In the Queen's Film Theatre in Belfast the audience is watching actors in the National Theatre in London put on the first matinee performance of Terry Pratchett's Nation. Part of the NT Live season, the play is broadcast in high definition live from London's Southbank. The QFT is currently the only cinema in Northern Ireland set up to receive the broadcast and this is their first show. The theatre isn't packed, but it's a good turn out for a Saturday afternoon.

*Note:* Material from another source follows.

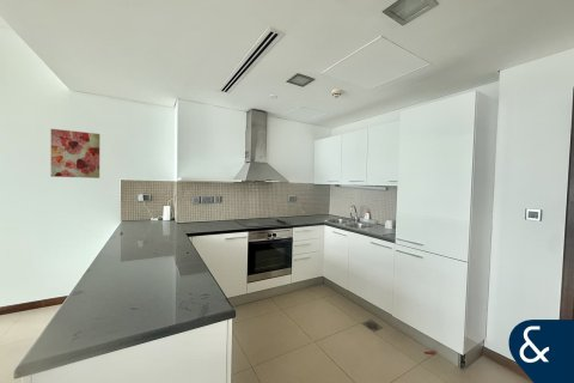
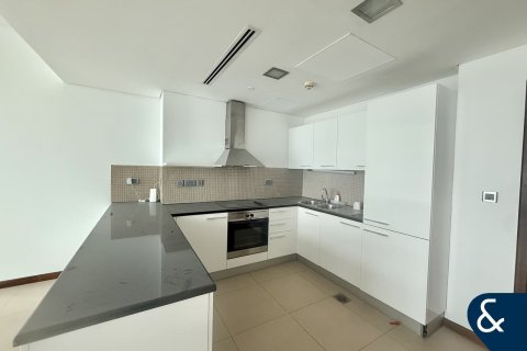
- wall art [49,128,100,180]
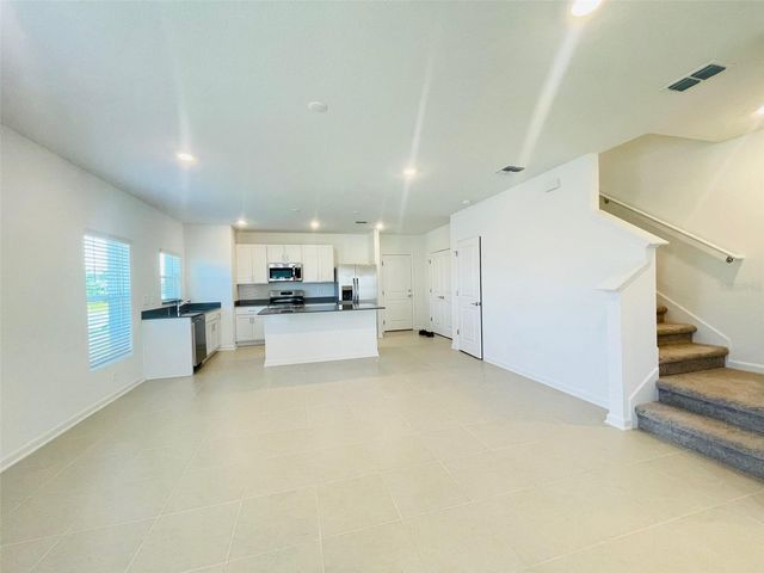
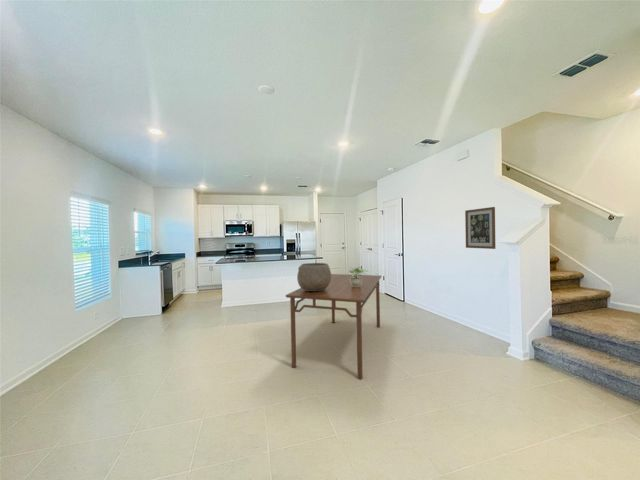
+ wall art [464,206,496,250]
+ ceramic pot [296,262,332,291]
+ potted plant [349,266,367,287]
+ dining table [285,273,383,380]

Director Melly Still describes Nation as a play about 'how to be'. Daphne and Mau are two characters who seemed unlikely to ever meet. Mau, played by Gary Carr, is an islander caught between his boy-soul and his man-soul. Daphne, played by Dublin actor Emily Taafe, is a well brought up Wiltshire girl from a good family on her way to see her father in Port wotsit. A tsunami destroys both their worlds, destroying everything Mau knows and shipwrecking Daphne far from home.

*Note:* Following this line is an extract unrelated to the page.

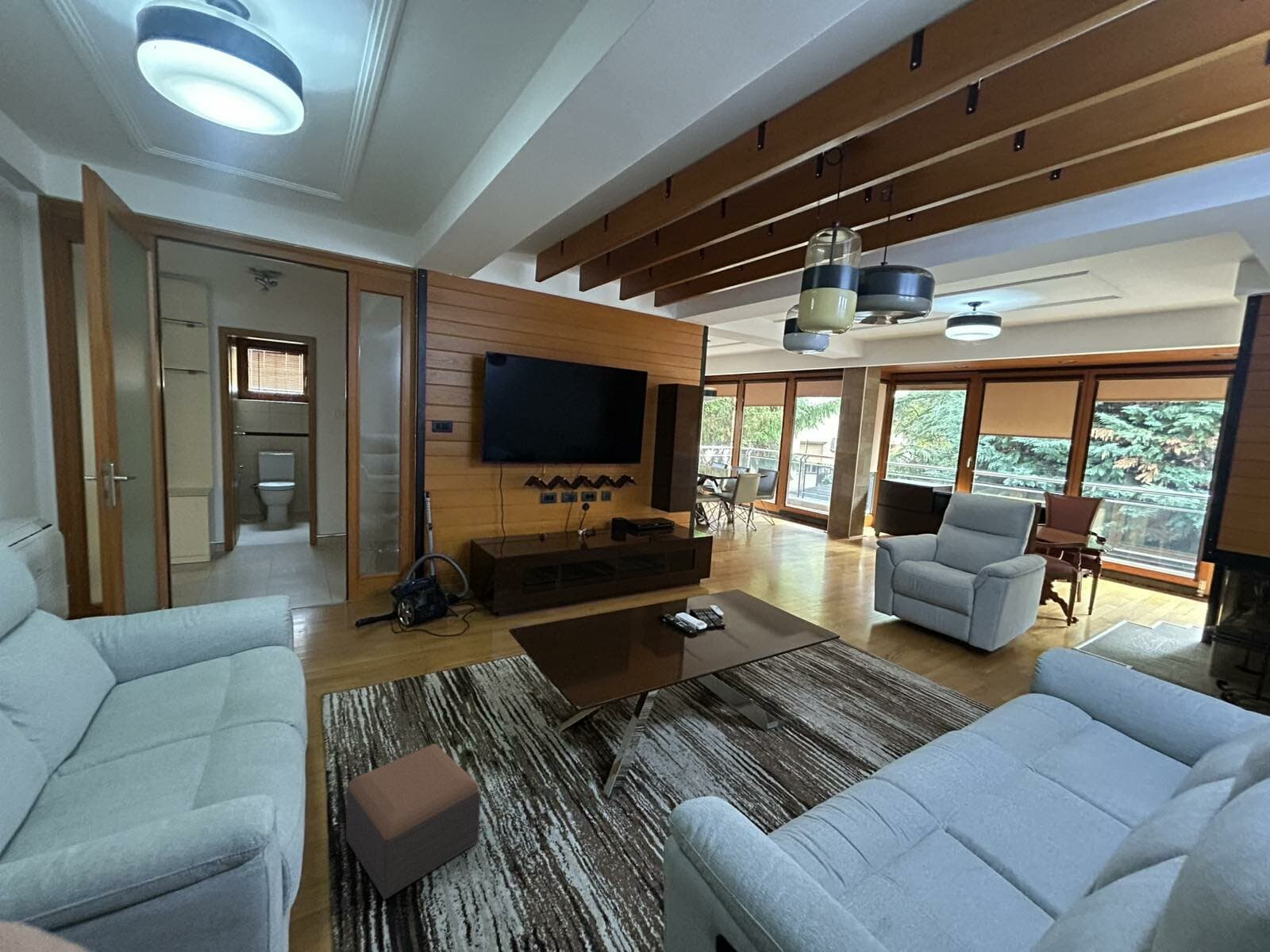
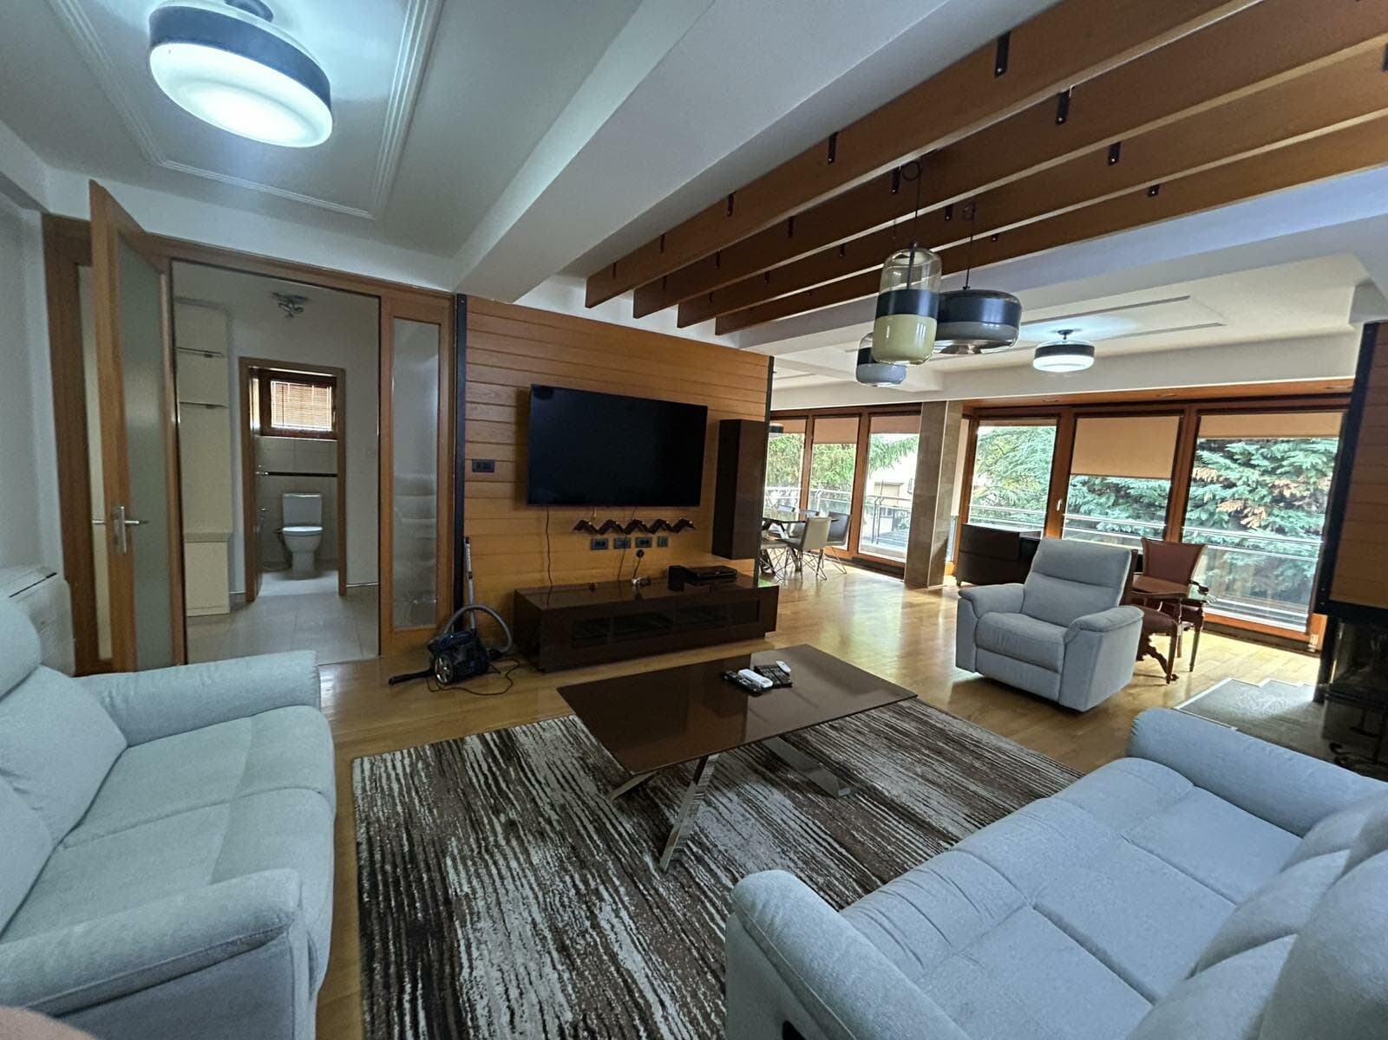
- footstool [345,743,481,900]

Helped and hindered by other survivors they don't only have to survive, they have to decide how their Nation will live. It's a decision that Cox, Daphne's butler and another survivor of the shipwreck, wants to take out of their hands.

Shaven-headed and vacant-eyed Paul Chahidi's Cox is faithless and mad with grief. Musing on murder in chilling, lacksadasical tones he embraces the Death God Locaha. 'There's a darkness in him,' Daphne says, her voice breaking just slightly.

So is it a film or is it a play? The NT Live season sounds new and innovative but it's not the first time a play has been filmed. The difference is that Nation is live, taking place as we watch. Does that really make any odds?

It does. Something of the magic of a live theatre performance carries over. It is surprisingly easy to forget that the screen is there and to get drawn into the story. At the intermission the audience applauds enthusiastically. 'You just don't do that at the cinema do you?' a woman asks outside. It's disorienting as the camera pans around to show the audience and it's not us.

'It doesn't seem fair,' a man comments over coffee. 'We can see them but they can't see us. Maybe we should have a camera in there too?'

It helps that the play is so good. Much of the exquisite staging is simple and all the more effective for it. A silvery blue sheet of material billows and flaps across the stage as the sea, and clever lighting is enough to invoke the swelling waters.

One of the most effective scenes is early in the play, during the wreck of Daphne and Cox's ship, the Sweet Judy. Suspended on wires the cast spin and twirl in slow motion through a mist lit with blue light. Soft gasps rise throughout the theatre.

'I'd rather see that than CGI,' the man with the coffee insists. 'Any day of the week.'

Should the puppets be counted as part of the staging, the props? They aren't real, but for the duration of the play we have to accept them as alive.

The Grandfather birds carry the spirits of Mau's honoured death, but they are a horror to him, with their hand-beaks, skeletal wings and the crawling, wounded gait of a dying thing, as well as to the audience. The actors interact with them as if they are real. They move as if they are real.

'You stop looking at them in bits,' Carr explained in a pre-show interview. 'They're not the puppet and the two people working them; they're a character in the play, in that world.'

Their convinction in turn convinces the audience. It works with the puppet child Twinkle even more than with the Grandfather birds. When it seems like he will die and his desperate mother clutches him tight before releasing him to the priest, more than a few people in the audience furtively wipe away a tear.

'This will not happen,' Daphne cries for us.

Taafe and Carr were good choices for their roles. Taafe conveys Daphne's vulnerability and fear with tilted chin and brittle voice, careful in her crinoline of where she sits and how she holds her hands. Mau is much more open to begin with, raging against the gods and prostrate with grief, but that changes as he grows into the role of chief.

There are times, however, when they are a little overshadowed by the supporting cast. Ataba's deep voice and considered movements, his white vestements standing out against the earth tones of the rest of the cast, commands the stage. And Milton, the foul mouthed parrot, played by Jason Thorpe in bare chest and a bustle, is a scene-stealer every time.

It seemed an odd decision at first, to use an actor instead of a puppet, but Milton's role in the play is essential. He's the voice of exposition, throwing in what needs to be said to move the plot from one place to the next. Along with the occasional 'boobies'.

At the end the cast receive a standing ovation from the audience, and it doesn't seem right that they can't hear us.